I want the bot to type “headphones” (or something similar) into Amazon then scrape 100 listings into a datatable.
From the results, I want the bot to find the most common words from the listings and order them:
ex:
1 Wireless - 80 times
2 Bluetooth - 50 times
3 Phone - 7 times.

What is the best approach to collecting this data as described?

Thank you

Hi there
You are using Studio or StudioX?

Either way you can try this sequence
Use browser container, open the url you need, then use Table Extraction, then inside a for each row in your dt you can use for example a Regex to extract the words you want to count then use a counter maybe

Using studio.
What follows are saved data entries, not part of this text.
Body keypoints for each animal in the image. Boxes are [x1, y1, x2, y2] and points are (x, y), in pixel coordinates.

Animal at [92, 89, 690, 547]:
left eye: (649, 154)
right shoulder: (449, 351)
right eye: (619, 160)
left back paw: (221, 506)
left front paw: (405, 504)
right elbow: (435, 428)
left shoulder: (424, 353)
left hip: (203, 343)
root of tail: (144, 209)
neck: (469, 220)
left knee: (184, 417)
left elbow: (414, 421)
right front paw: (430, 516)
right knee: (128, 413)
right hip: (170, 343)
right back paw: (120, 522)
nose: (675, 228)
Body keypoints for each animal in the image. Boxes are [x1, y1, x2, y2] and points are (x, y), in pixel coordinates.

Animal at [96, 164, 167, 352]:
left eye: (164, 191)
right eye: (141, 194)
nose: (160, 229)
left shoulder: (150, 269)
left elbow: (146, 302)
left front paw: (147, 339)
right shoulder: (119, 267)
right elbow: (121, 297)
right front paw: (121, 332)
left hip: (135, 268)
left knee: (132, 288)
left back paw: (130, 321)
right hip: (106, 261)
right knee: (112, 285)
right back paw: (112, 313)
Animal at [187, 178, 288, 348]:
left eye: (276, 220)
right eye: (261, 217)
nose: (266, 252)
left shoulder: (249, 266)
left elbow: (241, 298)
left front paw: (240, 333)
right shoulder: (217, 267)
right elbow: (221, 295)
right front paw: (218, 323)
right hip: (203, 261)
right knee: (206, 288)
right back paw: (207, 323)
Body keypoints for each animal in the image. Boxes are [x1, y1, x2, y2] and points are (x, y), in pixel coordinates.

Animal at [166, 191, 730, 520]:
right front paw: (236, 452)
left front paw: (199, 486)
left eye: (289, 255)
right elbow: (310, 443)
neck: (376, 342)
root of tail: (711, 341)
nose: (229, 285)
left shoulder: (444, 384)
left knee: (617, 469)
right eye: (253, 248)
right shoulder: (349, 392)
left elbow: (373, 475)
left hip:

Are you thinking the words from Regex would become their own unique variable?

@PPIM_RPA

  1. Use the “Type Into” activity to input the search term (e.g., “headphones”) into the Amazon search bar.
  2. Use web scraping techniques to extract the necessary information from the search results. You can use the “Data Scraping” wizard in UiPath to create an extraction pattern and scrape the required data into a DataTable. Ensure that the columns in the DataTable capture relevant details such as product names, descriptions, or any other information you need.
  3. Use the “Filter Data Table” activity to remove any rows that do not contain valid listings. You can filter based on criteria like empty product names or descriptions.
  4. Once you have the filtered DataTable, you can use various methods to count the occurrence of words in the listings. One approach is to use a combination of LINQ and Regular Expressions.
  • Iterate through each row in the DataTable using the “For Each Row” activity.
  • For each row, use the Regex.Matches method to extract all the words from the product name or description. Use a regular expression pattern to define what constitutes a word (e.g., \b\w+\b).
  • Count the occurrences of each word and store them in a Dictionary or a separate DataTable.
  1. Sort the dictionary or DataTable in descending order based on the word occurrences.
  2. Use a loop or iterate through the sorted data to display or perform further actions based on your requirements.
1 Like

Yeah You need a regex expression for each outcome you want.
exa. regex to get only the word ‘New Car’ then a variable for each one and counter

Like that for example.

Thank you for your reply

1 Like

This topic was automatically closed 3 days after the last reply. New replies are no longer allowed.